**Exercise brief**: Search the material below for the string "level". Return every line that holds it.

**Given records**:

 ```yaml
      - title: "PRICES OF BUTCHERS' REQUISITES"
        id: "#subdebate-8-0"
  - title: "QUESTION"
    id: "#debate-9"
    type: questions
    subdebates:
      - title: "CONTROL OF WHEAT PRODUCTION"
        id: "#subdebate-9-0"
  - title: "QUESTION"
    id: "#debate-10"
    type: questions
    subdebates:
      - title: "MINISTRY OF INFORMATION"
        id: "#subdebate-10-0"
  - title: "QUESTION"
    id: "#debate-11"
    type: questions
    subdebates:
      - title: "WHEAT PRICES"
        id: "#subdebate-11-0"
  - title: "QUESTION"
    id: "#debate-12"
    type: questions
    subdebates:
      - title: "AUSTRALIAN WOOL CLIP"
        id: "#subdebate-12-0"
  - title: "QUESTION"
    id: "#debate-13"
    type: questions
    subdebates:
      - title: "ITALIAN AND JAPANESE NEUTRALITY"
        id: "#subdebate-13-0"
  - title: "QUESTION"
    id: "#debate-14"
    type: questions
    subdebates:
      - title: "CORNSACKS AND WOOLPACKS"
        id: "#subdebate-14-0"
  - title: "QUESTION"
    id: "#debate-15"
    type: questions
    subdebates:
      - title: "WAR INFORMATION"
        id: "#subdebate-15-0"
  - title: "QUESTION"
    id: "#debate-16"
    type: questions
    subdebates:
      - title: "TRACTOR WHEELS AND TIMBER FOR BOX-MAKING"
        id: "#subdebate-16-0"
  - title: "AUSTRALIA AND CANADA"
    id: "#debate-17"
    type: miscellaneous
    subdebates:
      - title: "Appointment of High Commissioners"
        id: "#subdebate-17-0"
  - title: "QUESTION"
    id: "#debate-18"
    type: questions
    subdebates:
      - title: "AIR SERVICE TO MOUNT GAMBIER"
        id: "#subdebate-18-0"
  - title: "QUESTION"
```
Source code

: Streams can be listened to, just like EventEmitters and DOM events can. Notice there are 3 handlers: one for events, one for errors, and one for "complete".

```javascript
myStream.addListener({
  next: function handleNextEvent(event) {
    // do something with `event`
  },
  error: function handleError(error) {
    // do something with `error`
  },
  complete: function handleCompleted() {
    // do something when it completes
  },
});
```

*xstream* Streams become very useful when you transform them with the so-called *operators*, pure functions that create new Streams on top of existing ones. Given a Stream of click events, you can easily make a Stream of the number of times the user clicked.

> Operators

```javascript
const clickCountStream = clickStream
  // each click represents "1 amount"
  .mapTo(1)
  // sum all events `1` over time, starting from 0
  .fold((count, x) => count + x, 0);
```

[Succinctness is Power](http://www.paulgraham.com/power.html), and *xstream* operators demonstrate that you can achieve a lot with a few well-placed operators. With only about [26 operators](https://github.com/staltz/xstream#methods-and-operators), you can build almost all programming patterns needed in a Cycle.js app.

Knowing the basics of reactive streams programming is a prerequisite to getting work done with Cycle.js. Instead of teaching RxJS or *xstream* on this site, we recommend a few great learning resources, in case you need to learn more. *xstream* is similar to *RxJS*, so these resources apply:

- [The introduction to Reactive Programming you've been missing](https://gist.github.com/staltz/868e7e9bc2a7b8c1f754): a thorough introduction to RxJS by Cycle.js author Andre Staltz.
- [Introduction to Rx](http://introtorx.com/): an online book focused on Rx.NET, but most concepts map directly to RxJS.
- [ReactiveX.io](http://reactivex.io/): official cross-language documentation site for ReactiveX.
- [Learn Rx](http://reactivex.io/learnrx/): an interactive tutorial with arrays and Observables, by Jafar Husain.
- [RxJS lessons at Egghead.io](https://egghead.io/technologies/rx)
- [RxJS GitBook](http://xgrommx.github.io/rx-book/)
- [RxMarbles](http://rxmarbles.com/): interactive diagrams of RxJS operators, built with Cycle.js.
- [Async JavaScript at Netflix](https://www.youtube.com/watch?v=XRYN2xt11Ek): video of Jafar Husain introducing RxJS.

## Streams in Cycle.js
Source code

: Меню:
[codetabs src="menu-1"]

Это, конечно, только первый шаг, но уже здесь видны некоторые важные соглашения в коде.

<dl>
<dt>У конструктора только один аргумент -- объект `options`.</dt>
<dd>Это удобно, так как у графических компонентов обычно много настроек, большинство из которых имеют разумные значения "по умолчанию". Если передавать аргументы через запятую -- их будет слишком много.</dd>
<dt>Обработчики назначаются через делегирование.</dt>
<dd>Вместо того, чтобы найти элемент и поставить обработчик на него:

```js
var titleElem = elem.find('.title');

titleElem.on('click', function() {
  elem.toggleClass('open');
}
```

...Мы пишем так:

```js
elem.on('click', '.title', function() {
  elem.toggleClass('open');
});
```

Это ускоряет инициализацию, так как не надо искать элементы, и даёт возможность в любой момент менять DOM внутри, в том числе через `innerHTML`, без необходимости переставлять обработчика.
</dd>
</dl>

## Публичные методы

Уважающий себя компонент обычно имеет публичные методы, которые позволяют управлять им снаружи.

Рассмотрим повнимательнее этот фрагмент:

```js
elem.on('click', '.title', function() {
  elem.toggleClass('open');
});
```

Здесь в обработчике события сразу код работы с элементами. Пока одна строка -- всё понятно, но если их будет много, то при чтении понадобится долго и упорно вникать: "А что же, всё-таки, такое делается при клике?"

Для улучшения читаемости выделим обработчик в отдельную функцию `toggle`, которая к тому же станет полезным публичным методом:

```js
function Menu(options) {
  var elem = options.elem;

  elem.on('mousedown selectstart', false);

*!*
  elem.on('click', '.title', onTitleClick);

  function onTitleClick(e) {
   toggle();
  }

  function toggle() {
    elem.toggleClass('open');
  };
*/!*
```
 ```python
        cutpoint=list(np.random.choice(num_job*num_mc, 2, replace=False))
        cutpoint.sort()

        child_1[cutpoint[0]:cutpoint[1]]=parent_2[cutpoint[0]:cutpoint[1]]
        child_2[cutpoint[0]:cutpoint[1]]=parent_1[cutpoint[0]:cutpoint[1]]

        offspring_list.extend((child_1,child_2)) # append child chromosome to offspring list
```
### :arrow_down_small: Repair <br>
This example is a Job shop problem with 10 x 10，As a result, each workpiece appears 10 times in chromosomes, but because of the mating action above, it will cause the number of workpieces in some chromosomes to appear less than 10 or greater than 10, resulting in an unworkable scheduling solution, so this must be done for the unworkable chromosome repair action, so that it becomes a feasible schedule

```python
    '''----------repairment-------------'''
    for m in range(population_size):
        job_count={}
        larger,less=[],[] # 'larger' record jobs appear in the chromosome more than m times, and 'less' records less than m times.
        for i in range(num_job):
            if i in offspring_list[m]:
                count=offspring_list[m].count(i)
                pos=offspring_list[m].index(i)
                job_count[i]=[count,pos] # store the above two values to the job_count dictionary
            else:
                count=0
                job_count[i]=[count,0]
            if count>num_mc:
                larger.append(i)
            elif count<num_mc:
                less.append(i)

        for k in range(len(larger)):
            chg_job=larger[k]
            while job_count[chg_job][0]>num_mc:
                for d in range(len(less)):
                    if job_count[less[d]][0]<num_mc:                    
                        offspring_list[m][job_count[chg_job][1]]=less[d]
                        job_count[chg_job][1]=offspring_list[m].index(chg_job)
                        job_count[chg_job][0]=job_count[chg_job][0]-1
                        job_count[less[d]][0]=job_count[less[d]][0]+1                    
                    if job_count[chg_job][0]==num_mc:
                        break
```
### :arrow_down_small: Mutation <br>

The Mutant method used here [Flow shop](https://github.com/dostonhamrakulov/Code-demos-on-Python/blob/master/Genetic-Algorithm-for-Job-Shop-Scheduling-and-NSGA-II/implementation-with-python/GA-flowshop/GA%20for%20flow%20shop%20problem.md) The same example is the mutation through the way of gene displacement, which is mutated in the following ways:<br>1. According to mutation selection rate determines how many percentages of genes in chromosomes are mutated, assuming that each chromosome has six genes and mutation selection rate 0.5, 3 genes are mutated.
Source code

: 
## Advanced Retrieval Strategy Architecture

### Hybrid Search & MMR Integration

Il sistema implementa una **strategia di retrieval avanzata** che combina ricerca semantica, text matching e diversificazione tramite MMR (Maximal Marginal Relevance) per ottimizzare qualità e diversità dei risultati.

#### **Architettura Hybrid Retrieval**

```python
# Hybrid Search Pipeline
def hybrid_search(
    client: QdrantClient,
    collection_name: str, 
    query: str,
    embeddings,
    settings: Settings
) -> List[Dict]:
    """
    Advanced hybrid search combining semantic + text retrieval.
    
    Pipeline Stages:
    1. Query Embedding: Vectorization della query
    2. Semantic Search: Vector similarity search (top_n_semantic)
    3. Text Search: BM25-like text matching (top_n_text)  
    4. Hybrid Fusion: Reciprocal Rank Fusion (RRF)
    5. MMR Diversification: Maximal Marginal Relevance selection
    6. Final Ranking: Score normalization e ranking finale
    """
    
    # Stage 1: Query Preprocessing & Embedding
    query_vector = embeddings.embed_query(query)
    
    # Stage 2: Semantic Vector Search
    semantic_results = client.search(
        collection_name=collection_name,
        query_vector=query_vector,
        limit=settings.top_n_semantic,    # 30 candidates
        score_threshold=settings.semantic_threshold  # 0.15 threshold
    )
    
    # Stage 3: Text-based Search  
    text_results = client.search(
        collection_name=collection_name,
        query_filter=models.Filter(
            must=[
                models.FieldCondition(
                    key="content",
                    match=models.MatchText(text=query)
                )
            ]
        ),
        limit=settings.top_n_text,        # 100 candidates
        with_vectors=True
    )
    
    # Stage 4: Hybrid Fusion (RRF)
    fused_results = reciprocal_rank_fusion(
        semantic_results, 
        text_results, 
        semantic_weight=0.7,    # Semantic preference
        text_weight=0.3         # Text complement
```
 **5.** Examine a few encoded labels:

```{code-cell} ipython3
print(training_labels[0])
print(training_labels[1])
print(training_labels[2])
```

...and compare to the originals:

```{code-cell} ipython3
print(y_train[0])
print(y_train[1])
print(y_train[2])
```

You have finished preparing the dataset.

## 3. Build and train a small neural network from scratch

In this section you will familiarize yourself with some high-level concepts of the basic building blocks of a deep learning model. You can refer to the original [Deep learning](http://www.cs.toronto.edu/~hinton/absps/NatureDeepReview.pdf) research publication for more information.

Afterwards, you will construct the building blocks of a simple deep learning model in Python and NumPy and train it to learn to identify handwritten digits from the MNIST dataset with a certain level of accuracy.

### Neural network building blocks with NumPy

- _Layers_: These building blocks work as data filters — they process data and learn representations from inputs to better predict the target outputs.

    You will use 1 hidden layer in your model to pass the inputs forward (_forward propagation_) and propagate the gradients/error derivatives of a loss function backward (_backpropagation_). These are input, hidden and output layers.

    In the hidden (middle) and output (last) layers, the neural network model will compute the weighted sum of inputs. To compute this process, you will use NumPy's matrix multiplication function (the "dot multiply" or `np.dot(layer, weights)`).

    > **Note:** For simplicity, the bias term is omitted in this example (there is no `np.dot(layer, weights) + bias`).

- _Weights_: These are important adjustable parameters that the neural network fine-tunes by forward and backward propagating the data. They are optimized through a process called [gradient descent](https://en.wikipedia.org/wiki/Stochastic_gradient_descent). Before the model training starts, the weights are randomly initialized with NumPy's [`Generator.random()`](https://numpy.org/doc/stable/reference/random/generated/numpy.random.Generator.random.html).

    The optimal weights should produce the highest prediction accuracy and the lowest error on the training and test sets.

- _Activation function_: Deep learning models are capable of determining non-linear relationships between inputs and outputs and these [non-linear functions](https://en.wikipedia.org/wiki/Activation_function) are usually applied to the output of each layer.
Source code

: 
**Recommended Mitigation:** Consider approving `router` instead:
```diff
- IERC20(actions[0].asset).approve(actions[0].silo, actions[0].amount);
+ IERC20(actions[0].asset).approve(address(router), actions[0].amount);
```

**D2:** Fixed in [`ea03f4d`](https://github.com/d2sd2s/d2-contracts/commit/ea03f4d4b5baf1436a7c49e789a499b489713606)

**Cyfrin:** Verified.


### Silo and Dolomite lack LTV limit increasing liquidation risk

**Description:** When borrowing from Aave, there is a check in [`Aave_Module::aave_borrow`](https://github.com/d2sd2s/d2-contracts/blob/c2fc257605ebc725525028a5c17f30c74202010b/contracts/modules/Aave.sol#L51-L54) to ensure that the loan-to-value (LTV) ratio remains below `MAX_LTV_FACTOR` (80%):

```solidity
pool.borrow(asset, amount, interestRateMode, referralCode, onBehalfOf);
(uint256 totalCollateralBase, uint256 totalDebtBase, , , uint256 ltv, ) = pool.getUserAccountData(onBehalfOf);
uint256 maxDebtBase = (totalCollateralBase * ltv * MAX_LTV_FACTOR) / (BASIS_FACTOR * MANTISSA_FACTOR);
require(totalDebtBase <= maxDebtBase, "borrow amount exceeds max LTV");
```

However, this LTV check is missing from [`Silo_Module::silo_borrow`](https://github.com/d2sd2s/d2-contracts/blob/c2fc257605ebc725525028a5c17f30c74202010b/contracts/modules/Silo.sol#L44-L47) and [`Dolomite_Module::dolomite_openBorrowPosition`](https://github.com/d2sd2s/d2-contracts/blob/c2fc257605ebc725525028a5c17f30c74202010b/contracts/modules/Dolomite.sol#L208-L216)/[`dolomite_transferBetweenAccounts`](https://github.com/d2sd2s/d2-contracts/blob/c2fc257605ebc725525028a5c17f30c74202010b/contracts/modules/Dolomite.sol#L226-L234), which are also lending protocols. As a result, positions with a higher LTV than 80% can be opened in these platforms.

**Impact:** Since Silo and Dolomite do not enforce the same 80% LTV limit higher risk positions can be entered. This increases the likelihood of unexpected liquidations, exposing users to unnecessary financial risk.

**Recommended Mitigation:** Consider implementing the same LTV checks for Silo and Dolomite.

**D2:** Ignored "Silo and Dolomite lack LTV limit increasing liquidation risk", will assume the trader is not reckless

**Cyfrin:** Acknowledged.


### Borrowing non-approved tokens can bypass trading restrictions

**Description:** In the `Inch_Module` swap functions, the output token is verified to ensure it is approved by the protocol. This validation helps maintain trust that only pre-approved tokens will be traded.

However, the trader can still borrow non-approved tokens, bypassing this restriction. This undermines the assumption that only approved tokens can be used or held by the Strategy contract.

**Answer section**:
In this section you will familiarize yourself with some high-level concepts of the basic building blocks of a deep learning model. You can refer to the original [Deep learning](http://www.cs.toronto.edu/~hinton/absps/NatureDeepReview.pdf) research publication for more information.
Afterwards, you will construct the building blocks of a simple deep learning model in Python and NumPy and train it to learn to identify handwritten digits from the MNIST dataset with a certain level of accuracy.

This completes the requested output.